Contrary to that view among many Knicks fans, however, next year has to start now, with New York losing as often as it can to have the best chance possible at being able to choose another difference-making player like Porzingis.
Starting the night in a three-way tie with Orlando and Philadelphia for the league’s fourth-worst record, playing an effective spoiler to Detroit dropped the Knicks’ to the sixth spot in this year’s Tankathon, a half-game behind idle Philadelphia and one game in back of Orlando, which lost by 19 points in Toronto.
Although there was plenty of cheering from Knicks fans at the Garden who were delighted to see New York play well, there others on Twitter who were concerned.
“Knicks winning, Magic losing and Kings will probably lose tonight (though they later won at home, by one). Gonna go from 4th to like 6th with a chance at falling further,” one fan commented.
When I noted that Anthony, en route to an impressive 17-point second quarter, has scored 11 less than seven minutes into the period — including seven points in a 45-second span — another Knicks fan chimed in, “Bench him!”
A short time late, another Knicks fan jumped in, “Melo need to chill…don’t mess up the tank.”
When I responded to that same fan that New York had the tanking backwards at that moment — with the Knicks ahead 73-59 a little over two minutes into the third quarter, as Orlando trailed at halftime in Toronto, 73-57 — I was told, “It’s like they havnt learned from the past 15+ years.”
Still, for every Knicks fan that’s hoping New York won’t win another game until next season (and there are countless), there are likely just as many if not more who share the view of New York Sports Day’s own Kristin Ferrara, who defiantly yet very supportively said, “I’m all for the Knicks winning.

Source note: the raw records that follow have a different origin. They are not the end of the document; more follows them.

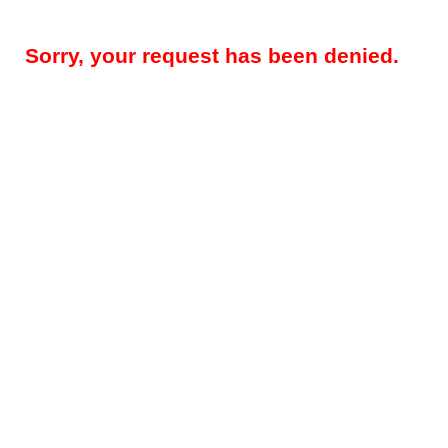
Sorry, your request has been denied.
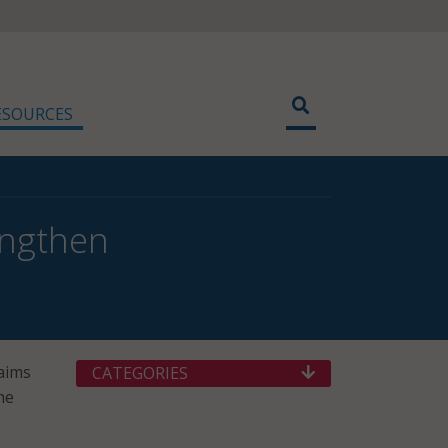
ESOURCES
engthen
aims
CATEGORIES
he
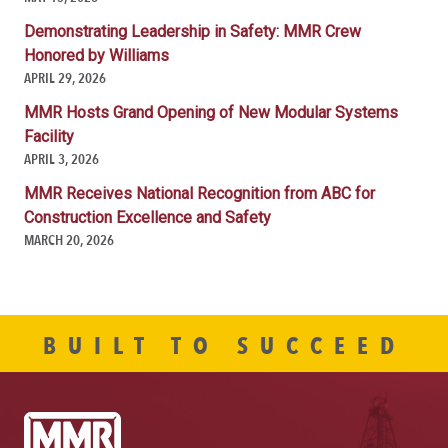
Demonstrating Leadership in Safety: MMR Crew
Honored by Williams
APRIL 29, 2026
MMR Hosts Grand Opening of New Modular Systems
Facility
APRIL 3, 2026
MMR Receives National Recognition from ABC for
Construction Excellence and Safety
MARCH 20, 2026
BUILT TO SUCCEED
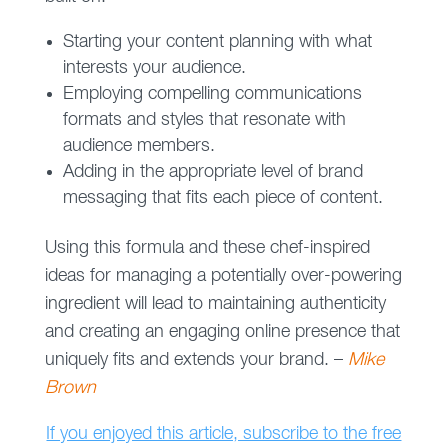
Starting your content planning with what
interests your audience.
Employing compelling communications
formats and styles that resonate with
audience members.
Adding in the appropriate level of brand
messaging that fits each piece of content.
Using this formula and these chef-inspired
ideas for managing a potentially over-powering
ingredient will lead to maintaining authenticity
and creating an engaging online presence that
uniquely fits and extends your brand. –
Mike
Brown
If you enjoyed this article, subscribe to the free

I’m a Knicks fan. Never root for a loss.”
A very respectable take, with that kind of team loyalty.
But so is that of Knicks Nation which is only rooting for the bad now to turn into the far better later.
And there’s the sharp divide, with Knicks fans being as united as any fanbase in the NBA with rooting for victories from late October through February, but then going in completely opposite directions on that notion every March and April in recent years.

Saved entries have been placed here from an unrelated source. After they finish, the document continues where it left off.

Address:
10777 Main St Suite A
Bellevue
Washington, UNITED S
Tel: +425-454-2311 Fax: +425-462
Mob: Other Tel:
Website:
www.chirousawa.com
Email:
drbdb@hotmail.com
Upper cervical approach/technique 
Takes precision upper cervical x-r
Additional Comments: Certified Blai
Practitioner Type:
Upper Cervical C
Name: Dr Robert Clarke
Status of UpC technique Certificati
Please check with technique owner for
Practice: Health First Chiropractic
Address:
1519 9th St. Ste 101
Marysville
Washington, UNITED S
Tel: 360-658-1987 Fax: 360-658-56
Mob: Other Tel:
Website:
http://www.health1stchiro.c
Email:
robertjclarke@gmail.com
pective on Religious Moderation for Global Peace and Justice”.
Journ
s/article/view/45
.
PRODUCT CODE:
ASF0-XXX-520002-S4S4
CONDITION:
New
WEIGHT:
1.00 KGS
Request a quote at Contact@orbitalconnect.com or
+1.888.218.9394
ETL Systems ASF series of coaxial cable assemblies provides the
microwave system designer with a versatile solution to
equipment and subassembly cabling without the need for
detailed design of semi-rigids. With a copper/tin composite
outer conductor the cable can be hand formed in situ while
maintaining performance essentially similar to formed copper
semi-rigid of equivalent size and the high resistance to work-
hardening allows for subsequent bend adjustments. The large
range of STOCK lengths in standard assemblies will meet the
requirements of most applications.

Perhaps Hornacek will make the decision for both groups soon, when he could soon decide to cut minutes for players like Anthony, Porzingis or Rose in favor of some of the Knicks’ young bench players, who could help New York tank simply through their inexperience and lesser degree of talent.
“Maybe, as we go down the stretch,” Hornacek said of that idea. “We don’t want to end the season a on a really horrible note and take that into the summer… [maybe] we’ll get a win or two [more] and hopefully the young guys get more minutes.”

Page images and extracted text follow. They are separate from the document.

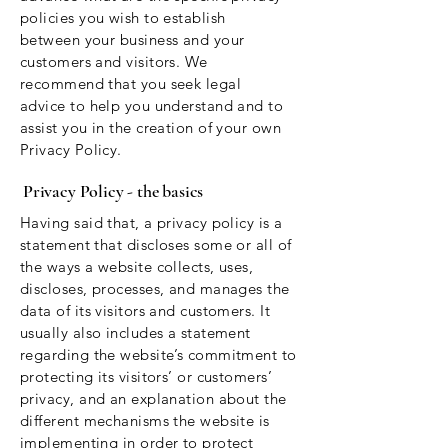
policies you wish to establish
between your business and your
customers and visitors. We
recommend that you seek legal
advice to help you understand and to
assist you in the creation of your own
Privacy Policy.
Privacy Policy - the basics
Having said that, a privacy policy is a
statement that discloses some or all of
the ways a website collects, uses,
discloses, processes, and manages the
data of its visitors and customers. It
usually also includes a statement
regarding the website’s commitment to
protecting its visitors’ or customers’
privacy, and an explanation about the
different mechanisms the website is
implementing in order to protect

In the meantime, Hornacek fully appreciates the tanking sentiment. But he also said (with a wry smile) that maybe going about things the right way — playing to win, even when there might be far more to gain by losing — could somehow cosmically shape the Knicks’ fortunes in the way New York desperately hopes.
“That’s understandable,” Hornacek said of some Knicks fans rooting for losses in New York’s final eight games of the season. “When you’re not in the playoffs, everyone looks at what’s the best draft pick you can get. It’s hard. Players don’t want to lose, coaches don’t want to lose.
“Sometimes, I think, that may work out for you. You just play and maybe that’s the good karma, and you get a good ping pong ball, I guess.”
Perhaps, especially when for all we know, karma might have some mystical tie-in to the zen meditations practiced by team president like Phil Jackson.
Ultimately, it may not matter anyway, as the Knicks, in a deep first round, may very well be able to land the player they need even if they win some more games and fall two or three spots lower, to the eighth or ninth pick.
Either way, the debate among Knicks fans will continue for the rest of this season as it has before around this time.